(Dataset items)

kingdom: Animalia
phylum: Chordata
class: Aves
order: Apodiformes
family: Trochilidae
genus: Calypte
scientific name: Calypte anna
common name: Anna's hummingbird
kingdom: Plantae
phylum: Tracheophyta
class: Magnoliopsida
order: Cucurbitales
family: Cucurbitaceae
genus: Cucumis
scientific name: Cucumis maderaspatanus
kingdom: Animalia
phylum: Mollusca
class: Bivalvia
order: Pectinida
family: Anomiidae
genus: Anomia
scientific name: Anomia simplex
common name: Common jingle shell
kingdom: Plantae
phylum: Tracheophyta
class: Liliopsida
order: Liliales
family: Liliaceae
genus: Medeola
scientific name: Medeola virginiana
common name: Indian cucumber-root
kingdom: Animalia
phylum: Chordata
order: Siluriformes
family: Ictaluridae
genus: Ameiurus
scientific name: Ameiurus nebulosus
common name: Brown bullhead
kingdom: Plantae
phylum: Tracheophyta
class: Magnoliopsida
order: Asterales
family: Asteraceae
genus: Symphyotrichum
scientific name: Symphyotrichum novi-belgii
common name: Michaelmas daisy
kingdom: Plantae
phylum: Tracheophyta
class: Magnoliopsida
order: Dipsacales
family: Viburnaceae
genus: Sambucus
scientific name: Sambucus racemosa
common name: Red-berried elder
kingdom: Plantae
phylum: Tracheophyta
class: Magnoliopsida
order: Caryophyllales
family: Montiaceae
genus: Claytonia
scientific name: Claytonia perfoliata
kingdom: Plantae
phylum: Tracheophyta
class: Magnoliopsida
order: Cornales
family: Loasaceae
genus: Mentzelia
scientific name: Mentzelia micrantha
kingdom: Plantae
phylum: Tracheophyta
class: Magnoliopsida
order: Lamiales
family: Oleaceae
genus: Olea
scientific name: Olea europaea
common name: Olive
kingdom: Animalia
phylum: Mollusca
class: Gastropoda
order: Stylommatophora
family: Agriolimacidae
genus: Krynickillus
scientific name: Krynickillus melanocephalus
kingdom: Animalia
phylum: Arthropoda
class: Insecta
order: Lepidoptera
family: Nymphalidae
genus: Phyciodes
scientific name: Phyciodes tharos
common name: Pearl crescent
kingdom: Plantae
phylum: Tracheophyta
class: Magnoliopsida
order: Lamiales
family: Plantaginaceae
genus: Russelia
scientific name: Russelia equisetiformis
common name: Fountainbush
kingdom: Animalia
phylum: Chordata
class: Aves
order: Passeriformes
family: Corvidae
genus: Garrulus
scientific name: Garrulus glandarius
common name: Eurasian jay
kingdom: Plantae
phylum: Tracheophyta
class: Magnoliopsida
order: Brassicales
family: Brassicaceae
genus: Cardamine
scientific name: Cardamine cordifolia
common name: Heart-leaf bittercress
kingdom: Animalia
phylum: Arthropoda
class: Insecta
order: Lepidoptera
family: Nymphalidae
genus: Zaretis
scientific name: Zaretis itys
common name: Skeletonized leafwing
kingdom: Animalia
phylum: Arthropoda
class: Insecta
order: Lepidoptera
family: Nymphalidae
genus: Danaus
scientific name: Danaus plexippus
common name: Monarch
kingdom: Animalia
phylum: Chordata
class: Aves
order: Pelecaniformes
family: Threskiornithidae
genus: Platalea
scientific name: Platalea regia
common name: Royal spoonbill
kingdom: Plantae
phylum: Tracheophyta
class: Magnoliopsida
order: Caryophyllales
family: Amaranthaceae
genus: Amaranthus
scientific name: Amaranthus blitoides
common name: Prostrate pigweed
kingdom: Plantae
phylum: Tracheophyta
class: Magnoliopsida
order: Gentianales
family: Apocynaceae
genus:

Work instructions
Rewrite the lines of every record above, switching each "scientific name" to "binomial name" and leaving everything else untouched.

Finished exercise
kingdom: Animalia
phylum: Chordata
class: Aves
order: Apodiformes
family: Trochilidae
genus: Calypte
binomial name: Calypte anna
common name: Anna's hummingbird
kingdom: Plantae
phylum: Tracheophyta
class: Magnoliopsida
order: Cucurbitales
family: Cucurbitaceae
genus: Cucumis
binomial name: Cucumis maderaspatanus
kingdom: Animalia
phylum: Mollusca
class: Bivalvia
order: Pectinida
family: Anomiidae
genus: Anomia
binomial name: Anomia simplex
common name: Common jingle shell
kingdom: Plantae
phylum: Tracheophyta
class: Liliopsida
order: Liliales
family: Liliaceae
genus: Medeola
binomial name: Medeola virginiana
common name: Indian cucumber-root
kingdom: Animalia
phylum: Chordata
order: Siluriformes
family: Ictaluridae
genus: Ameiurus
binomial name: Ameiurus nebulosus
common name: Brown bullhead
kingdom: Plantae
phylum: Tracheophyta
class: Magnoliopsida
order: Asterales
family: Asteraceae
genus: Symphyotrichum
binomial name: Symphyotrichum novi-belgii
common name: Michaelmas daisy
kingdom: Plantae
phylum: Tracheophyta
class: Magnoliopsida
order: Dipsacales
family: Viburnaceae
genus: Sambucus
binomial name: Sambucus racemosa
common name: Red-berried elder
kingdom: Plantae
phylum: Tracheophyta
class: Magnoliopsida
order: Caryophyllales
family: Montiaceae
genus: Claytonia
binomial name: Claytonia perfoliata
kingdom: Plantae
phylum: Tracheophyta
class: Magnoliopsida
order: Cornales
family: Loasaceae
genus: Mentzelia
binomial name: Mentzelia micrantha
kingdom: Plantae
phylum: Tracheophyta
class: Magnoliopsida
order: Lamiales
family: Oleaceae
genus: Olea
binomial name: Olea europaea
common name: Olive
kingdom: Animalia
phylum: Mollusca
class: Gastropoda
order: Stylommatophora
family: Agriolimacidae
genus: Krynickillus
binomial name: Krynickillus melanocephalus
kingdom: Animalia
phylum: Arthropoda
class: Insecta
order: Lepidoptera
family: Nymphalidae
genus: Phyciodes
binomial name: Phyciodes tharos
common name: Pearl crescent
kingdom: Plantae
phylum: Tracheophyta
class: Magnoliopsida
order: Lamiales
family: Plantaginaceae
genus: Russelia
binomial name: Russelia equisetiformis
common name: Fountainbush
kingdom: Animalia
phylum: Chordata
class: Aves
order: Passeriformes
family: Corvidae
genus: Garrulus
binomial name: Garrulus glandarius
common name: Eurasian jay
kingdom: Plantae
phylum: Tracheophyta
class: Magnoliopsida
order: Brassicales
family: Brassicaceae
genus: Cardamine
binomial name: Cardamine cordifolia
common name: Heart-leaf bittercress
kingdom: Animalia
phylum: Arthropoda
class: Insecta
order: Lepidoptera
family: Nymphalidae
genus: Zaretis
binomial name: Zaretis itys
common name: Skeletonized leafwing
kingdom: Animalia
phylum: Arthropoda
class: Insecta
order: Lepidoptera
family: Nymphalidae
genus: Danaus
binomial name: Danaus plexippus
common name: Monarch
kingdom: Animalia
phylum: Chordata
class: Aves
order: Pelecaniformes
family: Threskiornithidae
genus: Platalea
binomial name: Platalea regia
common name: Royal spoonbill
kingdom: Plantae
phylum: Tracheophyta
class: Magnoliopsida
order: Caryophyllales
family: Amaranthaceae
genus: Amaranthus
binomial name: Amaranthus blitoides
common name: Prostrate pigweed
kingdom: Plantae
phylum: Tracheophyta
class: Magnoliopsida
order: Gentianales
family: Apocynaceae
genus:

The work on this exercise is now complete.